One more pattern worth knowing, and it changes how you measure. Across our Google measurements, the answer often names a brand in the prose without attaching a clickable source, where Perplexity and Claude almost always attach one. So if you judge your Google visibility by clickable citations alone, you undercount how often Google actually mentions you. Count the named mentions too, not just the links.

How to get cited: the on-page work

This part is mostly shared across the three surfaces, and it lines up with the one controlled study the field has. The Princeton-led Generative Engine Optimization paper (KDD 2024) tested specific edits and found that adding statistics, citing authoritative sources, and adding direct quotations raised visibility in AI answers by up to roughly 40 percent, while keyword stuffing did worse than the baseline. Build from that.

  • Answer first. Open the page, and each major section, with a direct 40 to 60 word answer before any backstory.

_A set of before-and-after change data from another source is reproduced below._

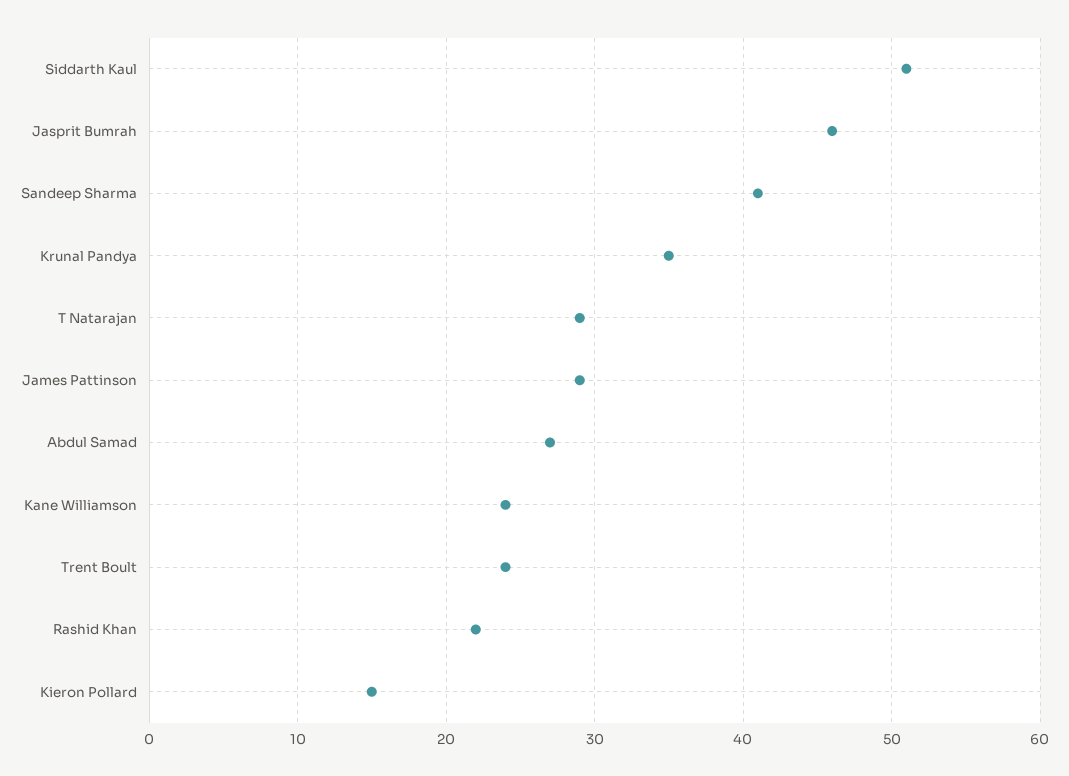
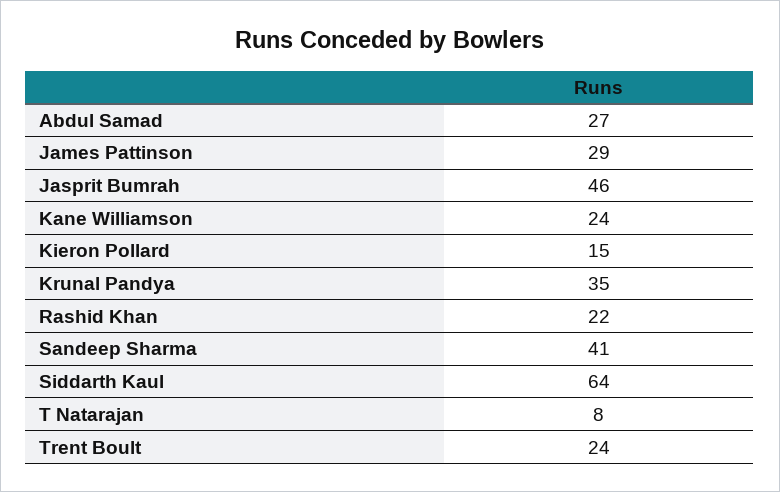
  {
-   "Siddarth Kaul": 51,
+   "Siddarth Kaul": 64,
    "Jasprit Bumrah": 46,
    "Sandeep Sharma": 41,
    "Krunal Pandya": 35,
-   "T Natarajan": 29,
+   "T Natarajan": 8,
    "James Pattinson": 29,
    "Abdul Samad": 27,
    "Kane Williamson": 24,
    "Trent Boult": 24,
    "Rashid Khan": 22,
    "Kieron Pollard": 15
  }

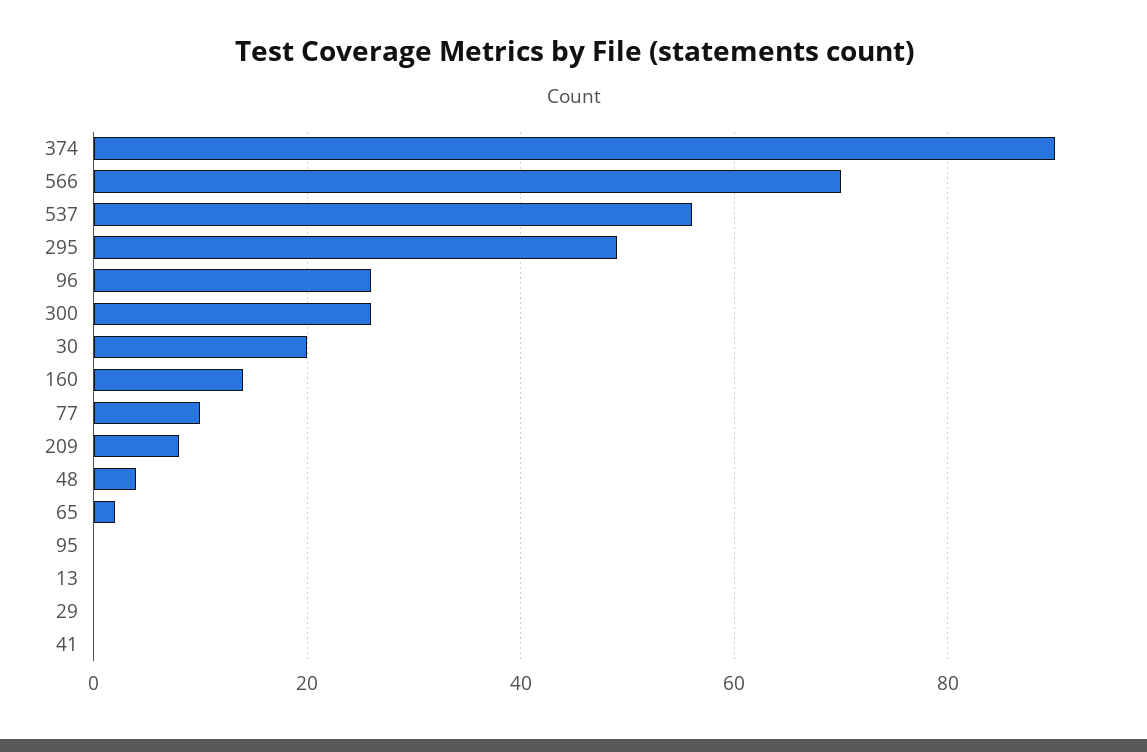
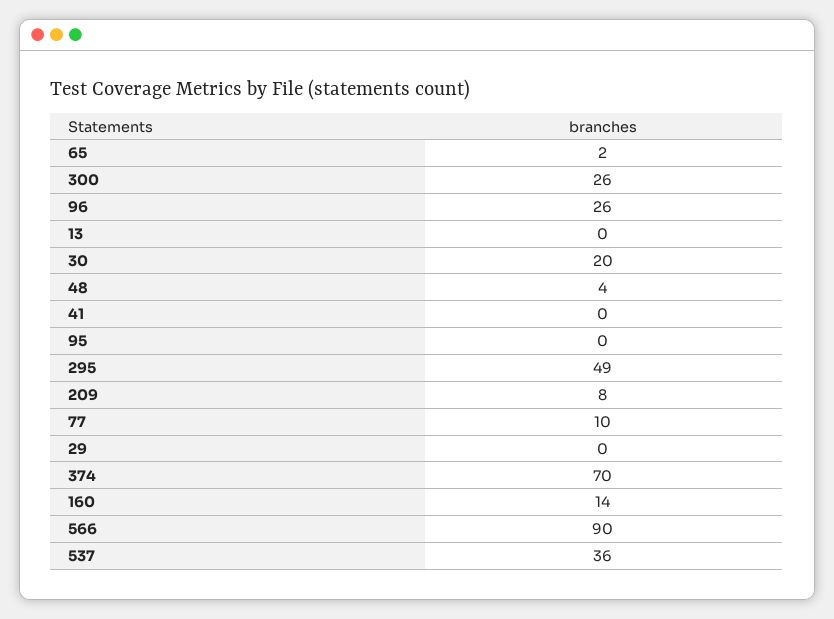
  {
-   "374": 90,
+   "374": 70,
-   "566": 70,
+   "566": 90,
-   "537": 55,
+   "537": 36,
    "295": 49,
    "96": 26,
    "300": 26,
    "30": 20,
    "160": 14,
    "77": 10,
    "209": 8,
    "48": 4,
    "65": 2,
    "95": 0,
    "13": 0,
    "29": 0,
    "41": 0
  }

AI surfaces lift these capsules almost verbatim, so a buried answer is an uncited one.
  • Structure for extraction. Listicles, numbered steps, and comparison tables get pulled more than long prose, because a model can take one row or one step without grabbing the whole article.
  • Be specific and sourced. Replace vague claims with concrete, cited numbers, and make definitive statements rather than hedged ones. This is the Princeton result in practice.
  • Mark it up and keep it current. Schema helps Google understand and index your page (the engines themselves read the markup as plain text), and recently updated content gets preference on AI surfaces. We read the structured data the most-cited pages actually use in our schema for AI breakdown.
  • Be a recognizable entity. Google leans on the brands its knowledge graph already associates with a topic, so consistent coverage under your own name compounds.

Then the surface-specific part. Because AI Overviews and AI Mode read the results page, ordinary Google SEO still feeds them: be crawlable, earn the ranking, and win the clean answer that fan-out can lift. A genuinely useful YouTube video is a real lever on those two, as our own source mix shows. The Gemini app rewards the same clear, sourced content but does not lean on video, so do not expect a YouTube push to move it.

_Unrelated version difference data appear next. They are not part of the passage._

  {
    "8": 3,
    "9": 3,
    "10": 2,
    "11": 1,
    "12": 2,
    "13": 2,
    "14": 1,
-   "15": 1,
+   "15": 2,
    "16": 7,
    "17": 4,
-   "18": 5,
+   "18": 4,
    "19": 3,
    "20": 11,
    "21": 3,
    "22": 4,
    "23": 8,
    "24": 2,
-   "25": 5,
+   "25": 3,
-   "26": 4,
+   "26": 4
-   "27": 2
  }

How to track whether it worked

Two rules follow directly from the data above. Track each surface on its own, because an AI Overview win is not an AI Mode win and neither is a Gemini win. And count named mentions, not just clickable links, or you will undercount Google specifically. A per-surface, presence-aware view is the gap we built SurfacedBy to close, and the broader case for measuring each engine separately is in our study of citation overlap across five engines.

Two related posts go deeper. Getting into the index each assistant reads is its own problem, and Google’s surfaces all read Google, which the index map walks through. And the on-page work above is the same craft we broke down in how to write content AI platforms cite.

The honest limits

It is worth being clear about which claims rest on what. The three-surfaces split, the fan-out mechanic, and the ranking decline come from large public studies and Google’s own documentation, not from us. Our first-party contribution is the cross-surface source-mix contrast, and it is drawn from a small, category-skewed sample with only a few weeks of AI Overviews data, so treat the exact percentages as directional. The mechanism, though, is solid enough to act on now: Google is three AI surfaces, they cite differently, ranking number one no longer guarantees a citation, and the work that earns one is the specific, sourced, answer-first page. Write that page, then measure each surface on its own.